Monday, May 10, 2010

Slow Down, You Move Too Fast

Sometimes I like it when the weather dictates my schedule. This was the case at Man Camp when the rain forced me inside my cramped tent on a Saturday morning.

At first I wasn't happy with this arrangement. I wanted the rain to stop, and the first hour in tent was torturous. Every 3 minutes my daughter interrupted my reading and asked, "Dad, when is it going to stop raining?"

Eventually, we embraced the rain and cramped became cozy. I used that time to read Mr. Ron Rash's book of short stories titled Burning Bright and the Oxford American's food issue. My daughter doodled and read from one of her favorite books.

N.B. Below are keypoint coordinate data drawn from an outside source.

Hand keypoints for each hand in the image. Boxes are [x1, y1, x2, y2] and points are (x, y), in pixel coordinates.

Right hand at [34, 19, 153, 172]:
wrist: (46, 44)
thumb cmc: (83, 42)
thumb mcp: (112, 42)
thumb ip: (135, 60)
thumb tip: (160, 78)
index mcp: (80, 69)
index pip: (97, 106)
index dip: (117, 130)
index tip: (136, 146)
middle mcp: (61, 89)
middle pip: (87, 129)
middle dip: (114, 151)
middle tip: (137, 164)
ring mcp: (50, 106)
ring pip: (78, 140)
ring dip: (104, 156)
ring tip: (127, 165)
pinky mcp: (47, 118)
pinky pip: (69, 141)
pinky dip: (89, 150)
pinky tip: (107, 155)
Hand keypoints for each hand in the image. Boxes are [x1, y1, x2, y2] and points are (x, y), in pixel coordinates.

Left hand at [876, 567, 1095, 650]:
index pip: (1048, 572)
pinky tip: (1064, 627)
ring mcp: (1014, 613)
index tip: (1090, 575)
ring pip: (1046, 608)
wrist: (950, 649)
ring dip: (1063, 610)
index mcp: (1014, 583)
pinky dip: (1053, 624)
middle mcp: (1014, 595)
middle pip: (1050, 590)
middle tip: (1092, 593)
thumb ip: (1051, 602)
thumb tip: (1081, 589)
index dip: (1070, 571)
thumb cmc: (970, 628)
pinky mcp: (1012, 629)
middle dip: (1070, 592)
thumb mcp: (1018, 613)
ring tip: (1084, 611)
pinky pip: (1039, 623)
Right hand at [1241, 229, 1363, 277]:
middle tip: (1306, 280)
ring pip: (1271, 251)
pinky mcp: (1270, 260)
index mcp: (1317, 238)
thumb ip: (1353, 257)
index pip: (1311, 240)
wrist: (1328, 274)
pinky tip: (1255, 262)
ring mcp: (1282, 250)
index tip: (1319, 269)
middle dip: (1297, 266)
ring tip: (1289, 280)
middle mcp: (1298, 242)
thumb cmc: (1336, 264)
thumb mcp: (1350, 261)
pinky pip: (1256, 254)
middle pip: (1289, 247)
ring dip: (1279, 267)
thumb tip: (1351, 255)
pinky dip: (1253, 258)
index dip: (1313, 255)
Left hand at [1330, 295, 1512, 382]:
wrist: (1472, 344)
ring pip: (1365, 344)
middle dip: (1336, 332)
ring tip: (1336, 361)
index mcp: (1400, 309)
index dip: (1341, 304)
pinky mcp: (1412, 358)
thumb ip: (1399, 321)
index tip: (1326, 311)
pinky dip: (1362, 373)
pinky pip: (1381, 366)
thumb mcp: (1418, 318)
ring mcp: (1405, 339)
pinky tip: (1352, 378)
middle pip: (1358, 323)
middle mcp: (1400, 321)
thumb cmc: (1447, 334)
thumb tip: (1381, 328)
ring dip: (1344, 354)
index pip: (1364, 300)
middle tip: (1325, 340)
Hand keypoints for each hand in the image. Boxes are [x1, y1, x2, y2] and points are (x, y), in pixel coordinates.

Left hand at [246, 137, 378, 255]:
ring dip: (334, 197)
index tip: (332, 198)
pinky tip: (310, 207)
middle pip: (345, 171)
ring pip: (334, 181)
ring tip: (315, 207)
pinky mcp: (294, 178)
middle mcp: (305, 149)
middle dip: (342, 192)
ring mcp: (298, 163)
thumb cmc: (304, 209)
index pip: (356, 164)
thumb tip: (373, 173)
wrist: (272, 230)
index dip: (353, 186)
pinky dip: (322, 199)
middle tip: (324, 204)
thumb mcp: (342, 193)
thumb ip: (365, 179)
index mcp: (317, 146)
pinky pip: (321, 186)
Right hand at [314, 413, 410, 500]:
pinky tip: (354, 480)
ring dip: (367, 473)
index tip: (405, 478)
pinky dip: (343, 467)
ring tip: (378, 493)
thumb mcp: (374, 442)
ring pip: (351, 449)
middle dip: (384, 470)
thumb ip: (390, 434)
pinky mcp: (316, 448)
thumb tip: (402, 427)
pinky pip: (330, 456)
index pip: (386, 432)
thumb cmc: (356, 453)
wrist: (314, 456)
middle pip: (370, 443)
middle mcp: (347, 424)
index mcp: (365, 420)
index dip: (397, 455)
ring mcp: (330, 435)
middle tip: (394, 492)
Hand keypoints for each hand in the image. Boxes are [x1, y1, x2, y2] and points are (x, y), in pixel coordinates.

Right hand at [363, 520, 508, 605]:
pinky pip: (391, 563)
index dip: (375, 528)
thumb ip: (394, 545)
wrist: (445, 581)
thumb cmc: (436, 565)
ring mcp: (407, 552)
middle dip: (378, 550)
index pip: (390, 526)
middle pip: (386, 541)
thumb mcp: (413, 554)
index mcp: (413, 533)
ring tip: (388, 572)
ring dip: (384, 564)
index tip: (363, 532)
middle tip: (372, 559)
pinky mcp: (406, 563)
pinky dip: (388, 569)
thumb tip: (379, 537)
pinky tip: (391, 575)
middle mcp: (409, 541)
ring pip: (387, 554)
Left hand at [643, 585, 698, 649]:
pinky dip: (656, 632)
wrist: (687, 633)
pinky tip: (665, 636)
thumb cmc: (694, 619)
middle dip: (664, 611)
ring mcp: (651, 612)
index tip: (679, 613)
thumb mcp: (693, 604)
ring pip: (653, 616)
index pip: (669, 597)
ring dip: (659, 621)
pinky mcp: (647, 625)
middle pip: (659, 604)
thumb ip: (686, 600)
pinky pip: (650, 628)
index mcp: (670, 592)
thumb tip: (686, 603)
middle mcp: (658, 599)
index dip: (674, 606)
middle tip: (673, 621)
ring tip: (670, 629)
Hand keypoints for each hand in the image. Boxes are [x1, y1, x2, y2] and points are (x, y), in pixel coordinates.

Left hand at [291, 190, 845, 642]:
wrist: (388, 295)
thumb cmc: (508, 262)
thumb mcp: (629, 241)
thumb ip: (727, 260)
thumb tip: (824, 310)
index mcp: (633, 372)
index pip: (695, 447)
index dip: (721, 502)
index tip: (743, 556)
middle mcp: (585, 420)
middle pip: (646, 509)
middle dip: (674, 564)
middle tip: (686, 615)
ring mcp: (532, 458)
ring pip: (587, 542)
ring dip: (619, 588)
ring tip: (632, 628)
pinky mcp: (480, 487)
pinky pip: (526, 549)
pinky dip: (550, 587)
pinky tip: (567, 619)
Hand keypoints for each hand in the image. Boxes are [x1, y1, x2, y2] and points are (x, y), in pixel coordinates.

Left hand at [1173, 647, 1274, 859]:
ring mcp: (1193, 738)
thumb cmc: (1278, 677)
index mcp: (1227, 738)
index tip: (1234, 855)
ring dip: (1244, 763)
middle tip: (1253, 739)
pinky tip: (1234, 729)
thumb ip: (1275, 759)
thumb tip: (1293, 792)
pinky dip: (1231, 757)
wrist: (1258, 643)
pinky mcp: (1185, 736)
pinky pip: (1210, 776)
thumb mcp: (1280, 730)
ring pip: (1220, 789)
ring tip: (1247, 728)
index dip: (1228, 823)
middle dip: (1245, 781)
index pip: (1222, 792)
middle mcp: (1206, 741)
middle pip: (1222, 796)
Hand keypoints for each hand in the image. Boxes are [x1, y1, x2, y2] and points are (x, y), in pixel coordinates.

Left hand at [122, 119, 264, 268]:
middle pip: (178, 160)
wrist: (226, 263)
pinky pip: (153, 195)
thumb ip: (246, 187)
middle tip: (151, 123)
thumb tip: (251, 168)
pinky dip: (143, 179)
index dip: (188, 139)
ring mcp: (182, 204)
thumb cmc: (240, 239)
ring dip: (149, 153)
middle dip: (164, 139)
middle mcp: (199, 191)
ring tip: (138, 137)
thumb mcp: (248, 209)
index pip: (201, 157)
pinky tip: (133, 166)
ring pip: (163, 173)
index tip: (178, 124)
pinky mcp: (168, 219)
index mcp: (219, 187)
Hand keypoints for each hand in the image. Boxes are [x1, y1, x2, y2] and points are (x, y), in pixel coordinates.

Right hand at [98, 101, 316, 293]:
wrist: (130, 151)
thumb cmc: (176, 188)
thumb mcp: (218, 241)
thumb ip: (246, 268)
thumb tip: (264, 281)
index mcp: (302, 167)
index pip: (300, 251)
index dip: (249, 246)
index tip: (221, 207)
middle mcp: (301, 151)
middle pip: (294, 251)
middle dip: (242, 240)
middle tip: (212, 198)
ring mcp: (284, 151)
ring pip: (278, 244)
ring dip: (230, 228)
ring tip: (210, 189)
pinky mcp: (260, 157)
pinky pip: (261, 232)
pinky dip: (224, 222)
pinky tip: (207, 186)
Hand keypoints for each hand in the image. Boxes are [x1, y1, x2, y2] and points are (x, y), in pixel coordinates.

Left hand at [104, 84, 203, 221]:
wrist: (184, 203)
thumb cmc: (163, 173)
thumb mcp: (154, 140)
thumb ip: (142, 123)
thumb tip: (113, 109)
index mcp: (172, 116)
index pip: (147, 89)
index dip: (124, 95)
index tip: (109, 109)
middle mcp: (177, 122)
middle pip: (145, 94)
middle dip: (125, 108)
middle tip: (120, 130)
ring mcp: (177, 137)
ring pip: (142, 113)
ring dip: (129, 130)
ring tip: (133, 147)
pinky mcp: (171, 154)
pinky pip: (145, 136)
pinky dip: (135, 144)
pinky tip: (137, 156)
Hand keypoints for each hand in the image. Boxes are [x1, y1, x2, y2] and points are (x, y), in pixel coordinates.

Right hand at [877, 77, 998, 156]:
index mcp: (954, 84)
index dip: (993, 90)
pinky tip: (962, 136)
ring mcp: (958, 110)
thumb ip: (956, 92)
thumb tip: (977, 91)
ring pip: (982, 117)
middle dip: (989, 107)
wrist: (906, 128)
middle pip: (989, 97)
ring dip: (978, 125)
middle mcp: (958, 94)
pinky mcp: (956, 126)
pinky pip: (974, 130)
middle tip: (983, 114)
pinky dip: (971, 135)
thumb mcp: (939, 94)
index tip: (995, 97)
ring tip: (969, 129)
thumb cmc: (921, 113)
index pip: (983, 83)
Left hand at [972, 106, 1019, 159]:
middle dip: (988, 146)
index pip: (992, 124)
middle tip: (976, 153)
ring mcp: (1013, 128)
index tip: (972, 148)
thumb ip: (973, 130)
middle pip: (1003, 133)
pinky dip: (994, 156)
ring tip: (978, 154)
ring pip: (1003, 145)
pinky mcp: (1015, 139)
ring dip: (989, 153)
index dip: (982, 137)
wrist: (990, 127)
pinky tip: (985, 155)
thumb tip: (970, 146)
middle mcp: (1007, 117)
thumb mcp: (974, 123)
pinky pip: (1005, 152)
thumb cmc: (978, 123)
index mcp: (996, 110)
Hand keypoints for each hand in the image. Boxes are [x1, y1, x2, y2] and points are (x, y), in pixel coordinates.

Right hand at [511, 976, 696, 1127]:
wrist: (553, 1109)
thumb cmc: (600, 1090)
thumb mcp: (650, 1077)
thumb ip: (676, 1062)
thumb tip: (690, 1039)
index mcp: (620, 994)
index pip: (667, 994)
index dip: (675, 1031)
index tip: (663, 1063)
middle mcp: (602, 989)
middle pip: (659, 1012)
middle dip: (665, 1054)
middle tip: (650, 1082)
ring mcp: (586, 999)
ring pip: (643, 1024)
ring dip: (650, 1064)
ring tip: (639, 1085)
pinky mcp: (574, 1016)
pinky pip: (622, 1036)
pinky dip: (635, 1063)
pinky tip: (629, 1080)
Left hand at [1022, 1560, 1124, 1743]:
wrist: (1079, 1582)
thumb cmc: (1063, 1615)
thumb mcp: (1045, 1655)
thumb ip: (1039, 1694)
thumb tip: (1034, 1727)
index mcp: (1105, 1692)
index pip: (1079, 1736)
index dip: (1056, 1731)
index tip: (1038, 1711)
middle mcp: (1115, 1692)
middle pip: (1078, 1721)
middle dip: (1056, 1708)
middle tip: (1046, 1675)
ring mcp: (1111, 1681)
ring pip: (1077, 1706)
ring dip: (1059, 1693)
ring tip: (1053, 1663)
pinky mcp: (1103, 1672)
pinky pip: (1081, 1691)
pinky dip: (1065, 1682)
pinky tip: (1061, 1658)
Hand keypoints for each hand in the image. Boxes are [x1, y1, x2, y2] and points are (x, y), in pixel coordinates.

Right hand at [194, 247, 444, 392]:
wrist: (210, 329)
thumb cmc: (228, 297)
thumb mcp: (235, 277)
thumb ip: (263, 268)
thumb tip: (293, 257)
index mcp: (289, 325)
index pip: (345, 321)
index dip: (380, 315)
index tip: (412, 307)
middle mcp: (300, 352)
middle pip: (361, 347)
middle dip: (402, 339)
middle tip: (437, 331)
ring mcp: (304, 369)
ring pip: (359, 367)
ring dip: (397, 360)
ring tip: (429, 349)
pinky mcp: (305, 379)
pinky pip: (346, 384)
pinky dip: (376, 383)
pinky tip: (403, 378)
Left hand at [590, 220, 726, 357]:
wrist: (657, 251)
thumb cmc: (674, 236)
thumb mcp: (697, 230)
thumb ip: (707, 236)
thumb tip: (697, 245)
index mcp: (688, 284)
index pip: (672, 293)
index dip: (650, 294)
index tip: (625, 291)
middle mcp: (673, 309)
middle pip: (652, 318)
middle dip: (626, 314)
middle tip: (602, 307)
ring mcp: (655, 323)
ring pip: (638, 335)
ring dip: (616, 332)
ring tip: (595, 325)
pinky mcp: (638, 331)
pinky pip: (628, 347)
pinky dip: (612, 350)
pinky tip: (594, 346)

In this calm I read a paragraph that struck a chord with me. It's from an article in the Oxford American titled "The Southern Strawberry: Liquid Rubies" by Marianne Gingher:
In lieu of odes, our foodie ancestors created the jar-size museum and invented preserves so that lovers of short-season perishables could enjoy the palate'sequivalent of instant replay. To Make preserves heirloom quality, you need to work as deliberately at the task as divining water. My own patient grandmother concocted a strawberry condiment so like a jar of jewels that we children called it liquid rubies." She discovered that making small batches and not stirring the berries while they simmer produced a lucid, red-gold syrup that fattened and embalmed the fruit. This was my grandmother who had no talent for scramble. She could lean on a windowsill for hours, watching an inchworm's progress; the dreamy to and fro of darning a sock pleased her. Although her languid habits infuriated my grandfather, they made her an excellent cook. Watching sugar and strawberries percolate, feeling the rope syrup gather weight on her spoon, my grandmother tilted her face into the lush, promissory steam unraveling from her jam pot like genies rubbed from lamps.
This reminded me of one of the reasons I cook. Cooking provides me with a model of how to live. Slowly. Deliberately. Doing small things well.